Moments can be a guide to tail behavior only for those distributions for which the moments are defined. Nassim Taleb's free book Silent Risk (downloadable from his website) has one of the best expositions of heuristics that leverage the moments in defining the tails. But, and this is an important but, there are entire classes of probabilistic distributions which have infinite or undefined moments, e.g., the Cauchy or Lévy to name two.
The power exponent associated with the tail index offers one approach to classifying the behavior of a distribution that does not rely on the moment structure. While some contend that this tail exponent is readily estimable from a simple regression model, others are much less sanguine about this approach. E.g., see this paper by Clauset, Shalizi and Newman on tail exponents: https://www.cs.purdue.edu/homes/agebreme/Networks/papers/clauset-powerLaw-siamRev05.pdf To quote from the abstract:
Power-law distributions occur in many situations of scientific
interest and have significant consequences for our understanding of
natural and man-made phenomena. Unfortunately, the detection and
characterization of power laws is complicated by the large
fluctuations that occur in the tail of the distribution—the part of
the distribution representing large but rare events— and by the
difficulty of identifying the range over which power-law behavior
holds. Commonly used methods for analyzing power-law data, such as
least-squares fitting, can produce substantially inaccurate estimates
of parameters for power-law distributions, and even in cases where
such methods return accurate answers they are still unsatisfactory
because they give no indication of whether the data obey a power law
at all. Here we present a principled statistical framework for
discerning and quantifying power-law behavior in empirical data. Our
approach combines maximum-likelihood fitting methods with
goodness-of-fit tests based on the Kolmogorov-Smirnov statistic and
likelihood ratios. We evaluate the effectiveness of the approach with
tests on synthetic data and give critical comparisons to previous
approaches. We also apply the proposed methods to twenty-four
real-world data sets from a range of different disciplines, each of
which has been conjectured to follow a power law distribution. In some
cases we find these conjectures to be consistent with the data while
in others the power law is ruled out.
In addition, this Wikipedia entry on the Tweedie distribution has an example of how the tail exponent can be used to assign distributions to one of several possible extreme value behaviors...

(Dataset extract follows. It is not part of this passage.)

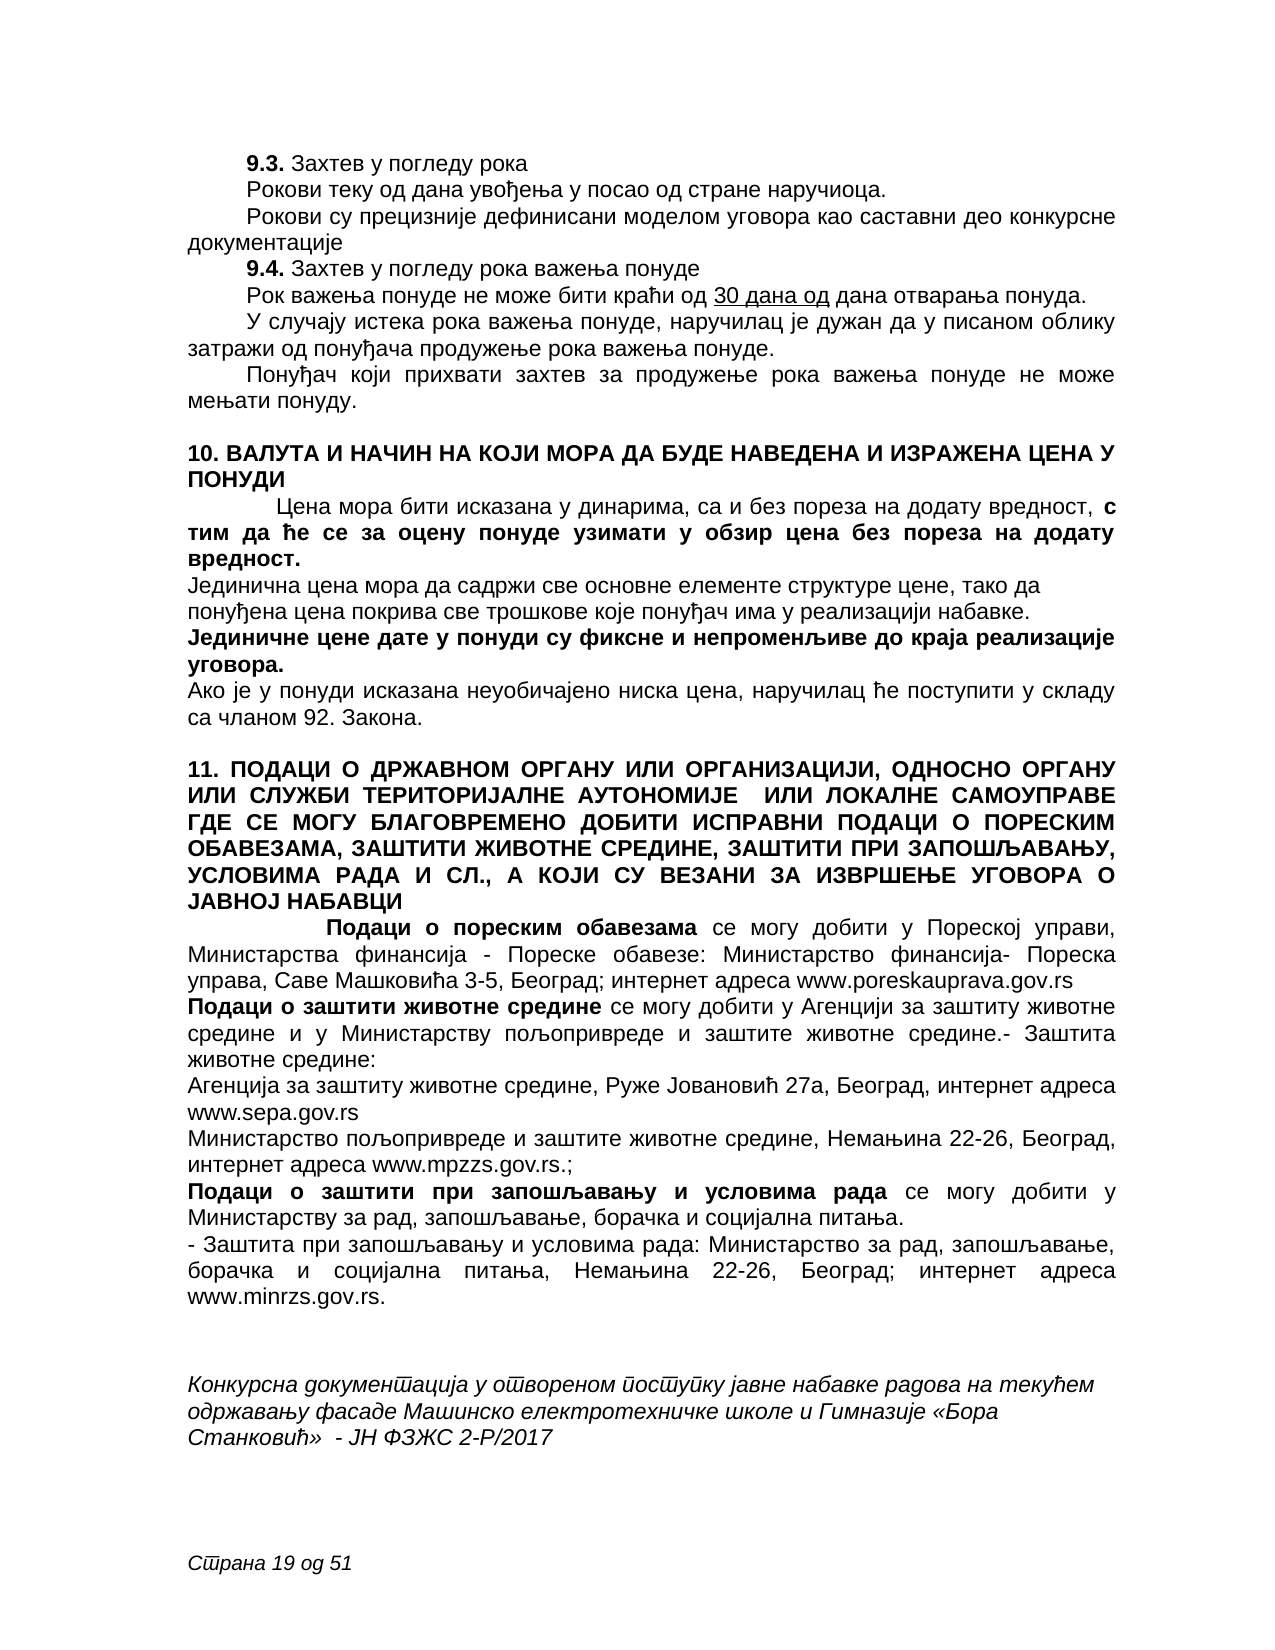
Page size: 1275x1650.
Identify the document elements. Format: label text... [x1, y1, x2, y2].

https://en.wikipedia.org/wiki/Tweedie_distribution
In the example you give using the normal distribution, its moments and, hence, its tails, are finite. In fact, since the normal possesses a finite moment structure, it's well known to be very "thin-" as opposed to "fat-" tailed. This is all very nicely explained in David Hand's excellent and recent book The Improbability Principle. Hand goes to great lengths to reinforce the notion that the normal is quite robust to violations, but this is definitely not the same thing as being "heavy-tailed."
The great example Hand provides is related to stock market returns following the August 2007 drawdowns and a Goldman-Sachs CFO's Senate testimony about the several day phenomena of "25-standard-deviation events," based on the normal distribution. As Hand notes, there aren't enough days since the beginning of time within which a 25-standard-deviation event could occur. In this case, a much better model of stock returns is the Cauchy distribution where these extreme moves have odds of occurrence of roughly 1 in 100 (see pages 147++).